■ Texto dado:
+-------+

Acto I: Nacimiento. Todo comienza con el anuncio rimbombante en redes sociales de algún municipio, generalmente en año preelectoral: “¡Inversión histórica en infraestructura vial!”. “Sus impuestos trabajando para usted”. Hay promesas, cintas que cortar y hasta videos con drones. Funcionarios sonrientes, vecinos esperanzados y discursos que hablan de desarrollo.
El primer escollo viene con la construcción. Generalmente, se realiza de día, lo cual provoca presas interminables. Si hay suerte, un operario hace las de oficial de tránsito y decide quién pasa y quién espera. Pero, a ese momento, todos quemamos combustible, esperanzados con una cierta sensación de progreso.
A las semanas, la calle nace negra, tersa, sin mácula. Como se asfalta sobre el asfalto, va ganando altura con cada intervención, y los caños se van convirtiendo en verdaderos acantilados… Pero no nos pongamos tiquismiquis. Es un lienzo nuevo, promesa de movilidad y modernidad. Aún no ha sido violada por la institucionalidad.
Acto II: Adolescencia. Recién repavimentada, el siguiente problema es la demarcación. No hay líneas, ni flechas, ni pasos peatonales durante meses. La excusa es que “la pintura aún no llega”, o que otra dependencia u otro contratista es el responsable de la señalización.
Entretanto, el Viejo Oeste vial: conductores y peatones hacen lo que les da la gana en esa jungla de asfalto. Se improvisan carriles dobles donde hay uno; las motos reclaman su “carril central”; se hacen giros prohibidos en nombre de la urgencia, se adelanta donde no debería. La calle funciona como puede, al borde de la anarquía vial.
Acto III: Adultez. Cuando finalmente la calle se demarca, generalmente meses después de asfaltada, y cuando ya el invierno está entrando, en una operación altamente sincronizada, en semanas –o días– se rompe la luna de miel del conductor frecuente. El AyA descubre que olvidó cambiar una tubería instalada en la administración de don Chico Orlich. O la CNFL decide soterrar cables. O un proveedor de telecomunicaciones abre zanjas para instalar fibra óptica, en una coordinación que nadie nunca puede probar.

+-------+

■ Datos extraídos:
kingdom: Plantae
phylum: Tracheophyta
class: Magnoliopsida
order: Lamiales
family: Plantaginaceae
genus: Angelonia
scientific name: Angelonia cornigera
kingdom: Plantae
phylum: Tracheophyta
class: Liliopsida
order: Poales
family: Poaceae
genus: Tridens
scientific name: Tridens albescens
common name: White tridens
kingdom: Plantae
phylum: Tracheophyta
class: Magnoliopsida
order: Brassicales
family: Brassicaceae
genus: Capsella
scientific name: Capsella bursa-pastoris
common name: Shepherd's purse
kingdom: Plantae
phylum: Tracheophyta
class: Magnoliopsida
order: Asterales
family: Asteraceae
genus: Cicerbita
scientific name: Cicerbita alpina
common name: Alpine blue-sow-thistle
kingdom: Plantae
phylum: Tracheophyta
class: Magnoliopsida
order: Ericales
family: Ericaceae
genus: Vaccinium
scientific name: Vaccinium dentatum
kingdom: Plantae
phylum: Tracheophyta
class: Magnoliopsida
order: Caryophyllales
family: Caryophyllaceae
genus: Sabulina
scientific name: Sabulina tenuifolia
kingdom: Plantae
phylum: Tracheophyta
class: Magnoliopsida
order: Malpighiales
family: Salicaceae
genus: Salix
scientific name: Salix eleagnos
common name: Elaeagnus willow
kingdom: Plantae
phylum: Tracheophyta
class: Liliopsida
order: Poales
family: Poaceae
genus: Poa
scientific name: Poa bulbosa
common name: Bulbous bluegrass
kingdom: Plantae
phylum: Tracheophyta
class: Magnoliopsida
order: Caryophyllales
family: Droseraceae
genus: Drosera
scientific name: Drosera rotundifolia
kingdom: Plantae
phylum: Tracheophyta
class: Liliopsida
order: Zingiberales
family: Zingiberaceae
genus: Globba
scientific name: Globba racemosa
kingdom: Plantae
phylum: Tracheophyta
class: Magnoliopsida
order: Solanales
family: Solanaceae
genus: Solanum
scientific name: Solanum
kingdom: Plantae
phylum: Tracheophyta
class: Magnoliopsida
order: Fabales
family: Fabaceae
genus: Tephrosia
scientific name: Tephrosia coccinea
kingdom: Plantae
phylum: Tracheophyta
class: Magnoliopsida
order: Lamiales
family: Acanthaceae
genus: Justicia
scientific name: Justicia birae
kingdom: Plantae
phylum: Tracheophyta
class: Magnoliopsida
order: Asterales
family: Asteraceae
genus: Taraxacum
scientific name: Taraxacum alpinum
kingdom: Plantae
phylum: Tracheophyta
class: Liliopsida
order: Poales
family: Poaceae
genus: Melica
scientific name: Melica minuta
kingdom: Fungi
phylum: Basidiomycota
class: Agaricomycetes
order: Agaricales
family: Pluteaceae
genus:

+-------+

■ Tarea: Escribe la continuación del texto sobre la vida de una calle recién asfaltada, a partir de su última oración. Los registros no son necesarios para resolver esta actividad.

■ Respuesta:
Se comienza a rajar la calle sistemáticamente y esta queda destrozada en cuestión de meses. Si el remiendo llega, se remienda mal, y nacen así los huecos convexos: la versión inflada del hueco tradicional. Al mismo tiempo, las tapas de alcantarilla, que quedaron hundidas al nivel del asfalto anterior, se convierten en cráteres perfectamente circulares que el conductor ya ni esquiva porque sabe que son inevitables. El asfalto nuevo se mezcla con parches y cráteres por doquier, dándole a la calle esa textura lunar tan Esencial Costa Rica.
Acto IV: Vejez. Una vez parchada sistemáticamente, la calle comienza su declive. Lluvias, tránsito pesado y bacheo selectivo, aunado a la mala calidad del asfalto, la envejecen prematuramente. Además, la demarcación se esfuma más rápido que la promesa de campaña del alcalde local, de forma que uno se cuestiona si realmente era la mejor opción de pintura para un país tropical.
Pero el verdadero deterioro viene con las segundas intervenciones: nuevas zanjas y reparaciones sobre las reparaciones. No hay vergüenza ni coordinación. Las instituciones no se hablan entre sí ni aunque compartan edificio.
Y si topa con la extraña suerte de una calle de concreto, igual se repara con asfalto. Porque, aquí, el criterio técnico es: “échele algo encima”. Lo que queda es un collage gris y negro digno de ilustrar la palabra “chambonada” en cualquier diccionario.
Luego está el asunto de la limpieza, ese lujo escandinavo que aquí es extravagancia. En las rutas nacionales, uno puede encontrarse desde guardabarros hasta higuerones creciendo en plena división de carril, como si la naturaleza intentara reclamar lo que alguna vez fue suyo. Si un camión pasó dejando piedra, cemento o barro, ahí quedará. Por semanas. O meses. Hasta que la lluvia –cual operario del MOPT– lo arrastre lentamente hacia la alcantarilla más cercana, y, de paso, la colapse. No hay presupuesto para ampliarlas ni para mantenerlas, pero, al parecer, tampoco para limpiarlas. Aquello de “pobres pero aseados” ya no aplica.
Acto V: Muerte programada y resurrección cínica. Si tiene suerte, en el próximo año preelectoral –cuando ya de nuestra calle no hay nada que salvar– se anuncia un nuevo proyecto de “mejoramiento vial”. Más fondos, más cierres, más promesas. Se repite el ciclo: raspado, asfaltado y ¡listo!: un nuevo manto de alquitrán que cubre todas las heridas, solo para que sean abiertas de nuevo.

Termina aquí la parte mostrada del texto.